Hired former clerk for Justice Scalia
While Middlebrooks’ ruling is steeped in lengthy recitations of past rulings by the nation’s and state’s highest courts, Lozman insists that the judge misinterpreted them.
Further, Lozman said, Middlebrooks ignored numerous roadblocks the city threw up to prevent him from having any use of his property.
When he first bought the land, he said he wanted to use it as a place to moor his latest floating home.
The city, which famously lost its first battle with Lozman over a different floating home, responded by outlawing such dwellings. They also rejected his requests to bring electricity, build a dock or even erect a fence on the property.
“You can’t take someone’s house away and turn their land into a park and say we’re not going to pay you for it,” he said. “There has to be a beneficial use to the property, not just that it’s worth something.”

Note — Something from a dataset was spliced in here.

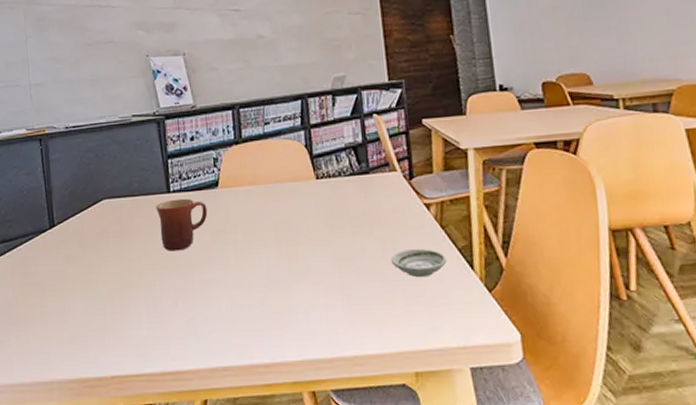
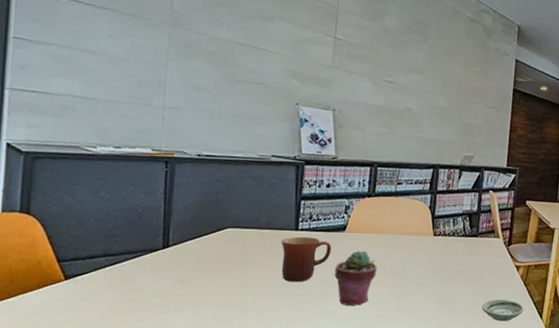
potted succulent: none [214,207,260,273] -> present [334,250,377,306]

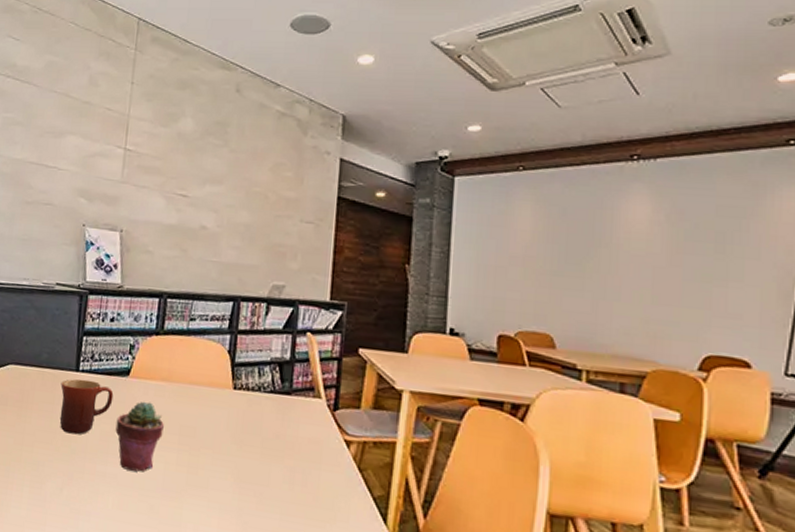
saucer: present [481,299,524,322] -> none [297,485,359,521]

The self-made millionaire said he hired the late Justice Antonin Scalia’s one-time law clerk, attorney Ian Samuel, to represent him because Scalia wrote the seminal opinion that requires governments to pay for property if its regulations rob land of any value.

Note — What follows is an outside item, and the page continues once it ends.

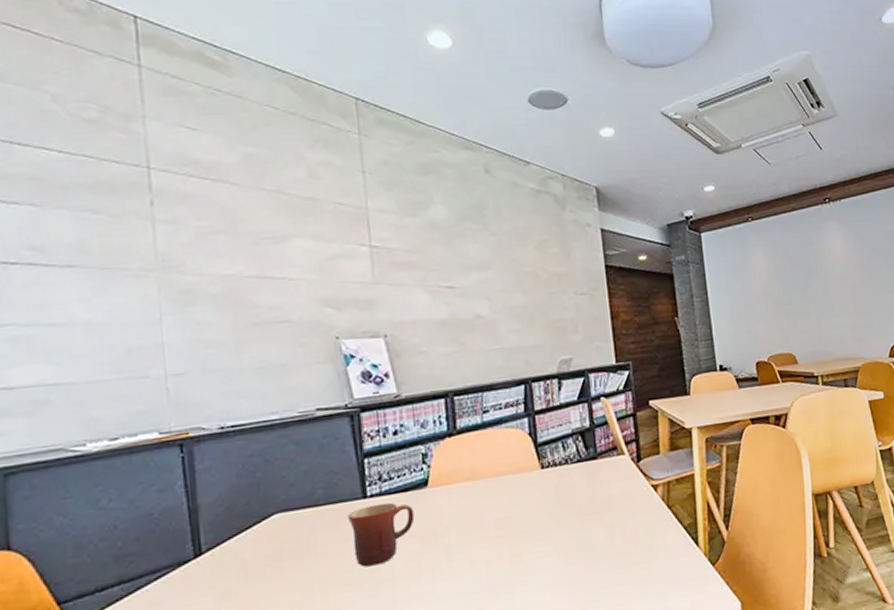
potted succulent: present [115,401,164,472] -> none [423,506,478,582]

“Scalia would be rolling in his grave if he saw (Middlebrooks’) opinion,” Lozman said.
But, Middlebrooks ruled, the facts of the landmark 1992 South Carolina case are far different than those in Lozman vs. Riviera Beach. State regulations in the Carolina case destroyed the value of the private property. Therefore, the state had to buy it.
Lozman insisted the city’s appraisal of his land is speculative. It is doubtful anyone would buy it if he or she can’t use it.
If Middlebrook’s ruling isn’t reversed by the 11th Circuit Court of Appeals in Atlanta, he predicted the Supreme Court will agree to hear the case so it can clarify when government regulations go too far and destroy private property rights.
And, he’s been right before.
Lozman repeatedly lost in lower courts before the Supreme Court in 2013 ruled that Riviera Beach in 2009 improperly used centuries-old maritime law to seize his floating home from the city marina and destroy it. In a case that Chief Justice John Roberts called his favorite of the term, the court ruled that everything that floats is not a boat.
Similarly, a federal jury rejected Lozman’s claims that the Riviera Beach City Council retaliated against him by having him arrested for berating them at public meetings. But, in 2018 the Supreme Court reversed that decision and sent the case back to the lower courts to sort out.
Lozman eventually settled both cases by accepting $875,000 from the city’s insurer.
While confident that Middlebrooks’ opinion will eventually be thrown out, he said the battle will be lengthy, costly and time-consuming.
“He just kicked the can down the road. He’s smart enough to know it’s coming back to him,” Lozman said. “That’s not justice.”
This report was updated to correctly characterize attorney Ian Samuel’s role on the late U.S. Supreme Court Justice Antonin Scalia’s staff. Samuel was a law clerk for him.